**What to produce:** Reproduce verbatim the portion of the AWS re:Invent interview transcript below from "Patrick Moorhead: It’s" to "tons of data.".

**Extract to read:**
Patrick Moorhead: The Six Five is on the road at AWS Reinvent 2023 in Las Vegas. We’ve had some great conversations with just so many players out there. And Dan, I mean, just when you thought, we’ve had every conversation. We’ve had a few conversations on data, but not as many as we should, especially when it is the driver and the feeder into this generative AI conversation.

Daniel Newman: Yeah, look, the trend line has been visible this week. Clearly, the headlines are generative AI, AI, all things data that enable AI, infrastructure that makes AI possible, some networking to make sure data can move for AI purposes. The edge, of course, feeding AI, and we go so on and so forth. But yeah, it’s great to be here in The Six Five Media Lounge here at AWS re:Invent 2023. Look, I think the future is about getting the data to the compute to be able to give outcomes. And so talking to the people that are making that happen is the best thing for everyone out there that’s trying to figure out what’s going on.

Patrick Moorhead: It is, and it’s my pleasure to introduce Ken with Elastic, an absolute leader in data. Ken, welcome to The Six Five.

Ken Exner: Thank you very much. Glad to be here.

Daniel Newman: We appreciate you joining the show. You kind of heard my editorial to start the show. What I’m seeing.

Ken Exner: Yeah.

Patrick Moorhead: His feet wants to-

Daniel Newman: Are you seeing, I wanted to be the guest. Are you seeing AI as kind of a-

Ken Exner: Yeah. It’s funny, we’re at a cloud computing conference, but it kind of reminds me of what was happening in cloud computing about 15 years ago where pretty much every executive you talk to is trying to figure out their cloud computing strategy.

Patrick Moorhead: A hundred percent.

Ken Exner: Same thing is happening right now, with generative AI. So every executive I talk to, they’re trying to figure out what their generative AI strategy is going to be. They’re trying to prototype, trying to figure out how to experiment and figure out what are they going to do, how are they going to take advantage of this boon to productivity that is generative AI? So I’m seeing sort of a mirror of what was happening 15 years ago in cloud computing now happening for generative AI.

Patrick Moorhead: Isn’t it? I think it’s ironic too, that we keep talking about data. I mean, when I’m in college, I am learning garbage in, garbage out, on a deck VAX, and it’s just like-

Ken Exner: Aging yourself.

Patrick Moorhead: It’s just like the themes continue.

Daniel Newman: He looks good for 77 though.

Patrick Moorhead: Yeah, exactly, and three grandkids. No, but here we are in 2023. Again, not having the exact same conversations, but we’re having this big data conversation again, now, still.

Ken Exner: Yeah. Well, there’s more data. There’s massive amounts of data. It used to be that you couldn’t get enough data out of your systems. Now I think people are kind of drowning in data. There’s logs for networking, logs for applications, there’s metrics, there’s traces, there’s just tons of data.

Patrick Moorhead: Well, we fractilized everything. We fractilized infrastructure from on-prem, one app on one server in your own data center to Colo, hybrid multi-cloud, Sovereign Clouds, to the Edge. We fractilized he Edge.

**Data records:**
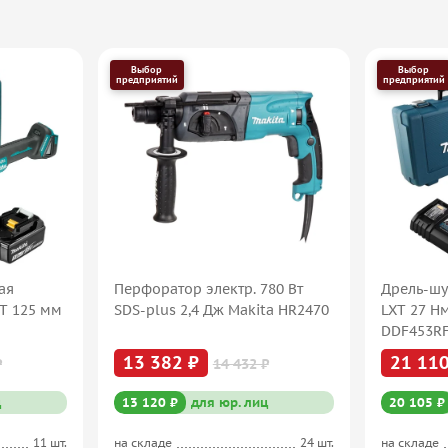
Выбор
Выбор
предприятий
предприятий
ая
Перфоратор электр. 780 Вт
Дрель-шу
XT 125 мм
SDS-plus 2,4 Дж Makita HR2470
LXT 27 Н
DDF453R
13 382 ₽
21 110
₽
14 432 ₽
ц
13 120 ₽
для юр. лиц
20 105 ₽
11 шт.
на складе
24 шт.
на складе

**Expected answer:**
Patrick Moorhead: It’s just like the themes continue.

Daniel Newman: He looks good for 77 though.

Patrick Moorhead: Yeah, exactly, and three grandkids. No, but here we are in 2023. Again, not having the exact same conversations, but we’re having this big data conversation again, now, still.

Ken Exner: Yeah. Well, there’s more data. There’s massive amounts of data. It used to be that you couldn’t get enough data out of your systems. Now I think people are kind of drowning in data. There’s logs for networking, logs for applications, there’s metrics, there’s traces, there’s just tons of data.